At the end of this lesson, learners will (be able to):
Understand the reasons why open data should come with an open licence
Understand the implications of the different open licences that may be applicable to the data that you (intend to) use
Have an overview of the different open licences that can be used
Apply open licences to the data that you produced
In lesson 4.2, the importance of licensing data was highlighted. The recommendation was that data should always be accompanied by a licence, no matter how openly or limitedly it is being shared: licences indicate if and how the data can be reused, in any position of the data spectrum.
Considering all the different permissions that licences can give and the legal aspects involved, licenses can be very complex and tailored to each specific project, especially in the case of shared or closed data. Therefore, it is difficult to provide a comprehensive guide to licensing non-open data.

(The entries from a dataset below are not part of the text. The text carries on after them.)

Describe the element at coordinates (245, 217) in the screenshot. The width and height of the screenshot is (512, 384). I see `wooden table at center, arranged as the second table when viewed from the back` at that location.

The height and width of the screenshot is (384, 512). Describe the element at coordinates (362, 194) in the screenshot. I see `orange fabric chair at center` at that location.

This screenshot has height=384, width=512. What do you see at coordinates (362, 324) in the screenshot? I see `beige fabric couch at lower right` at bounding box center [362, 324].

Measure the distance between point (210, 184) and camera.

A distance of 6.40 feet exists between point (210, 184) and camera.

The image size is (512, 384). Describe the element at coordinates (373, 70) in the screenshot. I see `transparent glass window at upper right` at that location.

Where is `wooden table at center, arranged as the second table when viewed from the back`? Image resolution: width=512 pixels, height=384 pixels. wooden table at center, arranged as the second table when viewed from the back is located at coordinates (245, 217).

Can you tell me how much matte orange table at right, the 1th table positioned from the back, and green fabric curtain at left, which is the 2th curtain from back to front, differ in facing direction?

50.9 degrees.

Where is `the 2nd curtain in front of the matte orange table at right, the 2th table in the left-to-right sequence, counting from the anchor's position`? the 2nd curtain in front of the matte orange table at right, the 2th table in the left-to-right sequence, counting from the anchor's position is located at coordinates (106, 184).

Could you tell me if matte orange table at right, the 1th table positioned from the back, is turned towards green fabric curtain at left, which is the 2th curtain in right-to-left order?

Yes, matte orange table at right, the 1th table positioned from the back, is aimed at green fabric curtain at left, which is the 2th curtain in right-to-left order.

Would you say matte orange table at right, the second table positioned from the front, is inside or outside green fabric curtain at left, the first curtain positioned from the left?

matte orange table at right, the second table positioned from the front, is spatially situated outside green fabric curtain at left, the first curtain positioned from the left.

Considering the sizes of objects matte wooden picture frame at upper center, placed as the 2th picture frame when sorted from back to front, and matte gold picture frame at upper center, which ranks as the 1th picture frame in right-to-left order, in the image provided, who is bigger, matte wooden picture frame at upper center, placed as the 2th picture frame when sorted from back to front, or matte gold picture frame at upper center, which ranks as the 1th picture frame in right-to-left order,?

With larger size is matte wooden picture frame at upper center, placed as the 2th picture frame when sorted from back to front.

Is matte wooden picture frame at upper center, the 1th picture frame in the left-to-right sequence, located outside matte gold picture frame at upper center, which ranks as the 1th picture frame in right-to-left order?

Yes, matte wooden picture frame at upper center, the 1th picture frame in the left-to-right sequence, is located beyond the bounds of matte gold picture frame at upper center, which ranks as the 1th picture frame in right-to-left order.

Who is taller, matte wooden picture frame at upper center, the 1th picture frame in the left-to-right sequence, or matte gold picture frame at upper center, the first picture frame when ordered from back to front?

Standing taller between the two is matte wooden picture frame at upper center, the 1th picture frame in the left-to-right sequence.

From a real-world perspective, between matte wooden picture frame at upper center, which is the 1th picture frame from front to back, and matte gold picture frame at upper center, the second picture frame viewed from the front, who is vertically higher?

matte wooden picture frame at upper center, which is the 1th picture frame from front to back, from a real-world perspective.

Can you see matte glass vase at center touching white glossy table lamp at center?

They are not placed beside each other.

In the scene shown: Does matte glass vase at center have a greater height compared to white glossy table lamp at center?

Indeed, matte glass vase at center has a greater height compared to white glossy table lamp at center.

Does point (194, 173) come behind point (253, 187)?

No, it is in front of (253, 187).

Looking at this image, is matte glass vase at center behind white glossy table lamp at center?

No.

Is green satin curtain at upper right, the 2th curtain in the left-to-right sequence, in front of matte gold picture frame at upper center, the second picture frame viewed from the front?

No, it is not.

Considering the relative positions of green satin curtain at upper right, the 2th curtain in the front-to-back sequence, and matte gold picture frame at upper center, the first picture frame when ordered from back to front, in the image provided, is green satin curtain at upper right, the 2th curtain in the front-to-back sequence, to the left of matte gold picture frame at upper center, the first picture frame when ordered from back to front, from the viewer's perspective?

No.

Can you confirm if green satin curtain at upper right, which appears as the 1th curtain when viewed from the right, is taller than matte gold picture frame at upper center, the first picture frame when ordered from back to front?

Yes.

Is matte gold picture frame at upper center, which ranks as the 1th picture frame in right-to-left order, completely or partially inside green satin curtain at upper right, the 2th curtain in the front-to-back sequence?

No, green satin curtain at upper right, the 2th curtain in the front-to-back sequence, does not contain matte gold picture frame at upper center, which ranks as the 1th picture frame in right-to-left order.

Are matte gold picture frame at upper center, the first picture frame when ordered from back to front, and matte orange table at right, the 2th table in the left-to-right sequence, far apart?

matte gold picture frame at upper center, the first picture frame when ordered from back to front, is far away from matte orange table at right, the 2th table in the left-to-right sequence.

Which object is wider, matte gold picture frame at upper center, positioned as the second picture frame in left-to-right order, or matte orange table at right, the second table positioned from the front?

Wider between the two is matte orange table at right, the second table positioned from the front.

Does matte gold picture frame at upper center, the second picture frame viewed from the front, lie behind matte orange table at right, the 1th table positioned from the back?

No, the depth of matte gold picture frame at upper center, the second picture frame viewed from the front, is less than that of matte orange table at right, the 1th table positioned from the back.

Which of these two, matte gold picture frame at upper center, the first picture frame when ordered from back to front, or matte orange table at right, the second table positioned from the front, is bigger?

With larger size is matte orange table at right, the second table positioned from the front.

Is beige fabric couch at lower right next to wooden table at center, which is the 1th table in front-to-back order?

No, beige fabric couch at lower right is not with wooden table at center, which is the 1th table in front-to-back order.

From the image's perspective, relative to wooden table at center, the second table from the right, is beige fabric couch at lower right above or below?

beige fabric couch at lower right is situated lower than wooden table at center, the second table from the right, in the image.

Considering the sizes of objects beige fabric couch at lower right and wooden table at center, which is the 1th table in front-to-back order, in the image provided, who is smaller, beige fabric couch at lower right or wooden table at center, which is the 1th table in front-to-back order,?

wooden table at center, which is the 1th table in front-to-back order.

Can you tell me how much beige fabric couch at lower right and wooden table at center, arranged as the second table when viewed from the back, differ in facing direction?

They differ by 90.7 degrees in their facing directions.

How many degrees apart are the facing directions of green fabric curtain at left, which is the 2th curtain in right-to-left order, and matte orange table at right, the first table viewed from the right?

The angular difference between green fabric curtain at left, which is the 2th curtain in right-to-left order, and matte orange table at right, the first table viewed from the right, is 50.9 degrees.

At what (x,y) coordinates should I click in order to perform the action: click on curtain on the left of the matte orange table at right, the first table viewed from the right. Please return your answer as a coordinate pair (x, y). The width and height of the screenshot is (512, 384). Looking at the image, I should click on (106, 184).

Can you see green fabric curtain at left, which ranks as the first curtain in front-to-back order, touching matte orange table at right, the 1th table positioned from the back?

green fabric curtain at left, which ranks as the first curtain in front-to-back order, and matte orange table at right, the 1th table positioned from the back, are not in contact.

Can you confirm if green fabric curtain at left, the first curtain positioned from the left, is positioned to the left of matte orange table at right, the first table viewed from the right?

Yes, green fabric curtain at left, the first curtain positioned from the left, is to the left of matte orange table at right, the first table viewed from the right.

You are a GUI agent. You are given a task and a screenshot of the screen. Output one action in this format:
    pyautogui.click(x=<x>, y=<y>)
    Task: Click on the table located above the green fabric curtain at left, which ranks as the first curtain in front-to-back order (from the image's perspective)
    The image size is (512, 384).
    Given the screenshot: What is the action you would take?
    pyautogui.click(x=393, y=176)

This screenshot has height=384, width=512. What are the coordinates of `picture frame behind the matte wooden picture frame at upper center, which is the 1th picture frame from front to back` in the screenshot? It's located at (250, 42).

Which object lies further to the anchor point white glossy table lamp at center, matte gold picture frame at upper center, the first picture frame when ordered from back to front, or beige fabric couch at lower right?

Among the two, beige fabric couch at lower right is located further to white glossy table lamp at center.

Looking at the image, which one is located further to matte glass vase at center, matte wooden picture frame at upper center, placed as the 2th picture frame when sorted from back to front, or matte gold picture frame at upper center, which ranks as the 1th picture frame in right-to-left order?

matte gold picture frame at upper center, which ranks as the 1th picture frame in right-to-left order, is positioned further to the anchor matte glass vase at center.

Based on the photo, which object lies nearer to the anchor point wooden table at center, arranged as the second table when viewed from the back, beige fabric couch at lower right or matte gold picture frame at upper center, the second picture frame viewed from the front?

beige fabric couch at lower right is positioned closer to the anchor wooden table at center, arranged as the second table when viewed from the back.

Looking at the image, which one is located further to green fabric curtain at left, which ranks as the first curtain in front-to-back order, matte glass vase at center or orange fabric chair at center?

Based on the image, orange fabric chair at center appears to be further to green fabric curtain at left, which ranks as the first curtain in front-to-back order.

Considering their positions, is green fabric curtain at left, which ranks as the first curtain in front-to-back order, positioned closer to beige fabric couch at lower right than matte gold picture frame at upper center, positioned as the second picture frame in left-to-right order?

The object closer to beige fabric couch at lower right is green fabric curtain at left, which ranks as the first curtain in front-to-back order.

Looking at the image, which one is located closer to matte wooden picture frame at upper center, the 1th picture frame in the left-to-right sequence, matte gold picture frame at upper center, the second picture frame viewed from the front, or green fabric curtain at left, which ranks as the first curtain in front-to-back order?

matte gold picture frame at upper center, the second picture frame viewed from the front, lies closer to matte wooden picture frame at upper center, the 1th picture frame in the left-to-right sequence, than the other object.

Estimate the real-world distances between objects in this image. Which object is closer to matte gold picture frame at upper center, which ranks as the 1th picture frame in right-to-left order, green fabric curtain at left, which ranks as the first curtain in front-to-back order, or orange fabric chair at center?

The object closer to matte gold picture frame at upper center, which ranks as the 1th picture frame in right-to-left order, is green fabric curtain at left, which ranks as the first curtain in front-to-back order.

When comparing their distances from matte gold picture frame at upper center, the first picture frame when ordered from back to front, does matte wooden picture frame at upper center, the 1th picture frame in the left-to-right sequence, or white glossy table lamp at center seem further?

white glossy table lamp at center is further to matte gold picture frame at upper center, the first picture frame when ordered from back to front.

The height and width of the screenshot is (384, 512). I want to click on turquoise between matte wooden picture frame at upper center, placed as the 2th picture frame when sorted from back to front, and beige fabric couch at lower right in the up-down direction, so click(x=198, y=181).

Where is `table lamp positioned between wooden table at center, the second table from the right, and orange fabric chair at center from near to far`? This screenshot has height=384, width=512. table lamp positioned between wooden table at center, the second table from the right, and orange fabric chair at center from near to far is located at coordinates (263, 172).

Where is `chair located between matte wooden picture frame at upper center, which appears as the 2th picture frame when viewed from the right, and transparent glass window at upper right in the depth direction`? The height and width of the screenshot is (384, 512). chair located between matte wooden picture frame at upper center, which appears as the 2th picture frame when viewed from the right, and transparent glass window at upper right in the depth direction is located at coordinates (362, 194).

In contrast, since open data has been quite clearly defined and there is broad agreement on its main requirements, a lot of work has been done on defining standard open data licences that can be adopted as they are. This lesson focuses on open data licensing.
Sharing data on the web, making it publicly available to everyone means that data can only be viewed and read, but cannot be reused or modified legally unless permissions are explicitly given to do so on the source. Going back to the definition given in Lesson 2.1, open data is data that can be freely used, reused (modified) and redistributed (shared) by anyone. For reuse and redistribution, data must be provided under terms that permit reuse and redistribution including intermixing with other datasets. This is where the (open) licencing is applied to the data and you will be introduced to the terminology and existing licensing tools in this lesson.
An ‘open licence’ may sound a contradiction. In general, a licence on a certain piece of content is an agreement between two parties: the licensor and the licensee. It usually comes with provisions for terms, territory and renewal conditions.
The terms lay down what the licensor allows the licensee to do with the content. For example, the licensee may be granted to right to use software that the licensor owns.
The territory is the geographical area where the licence is valid. For example, a distributor may have the right to distribute books in Europe, but not in the USA.
A renewal clause is customary because an agreement usually has a duration and can (or cannot) be renewed after expiration of the licence.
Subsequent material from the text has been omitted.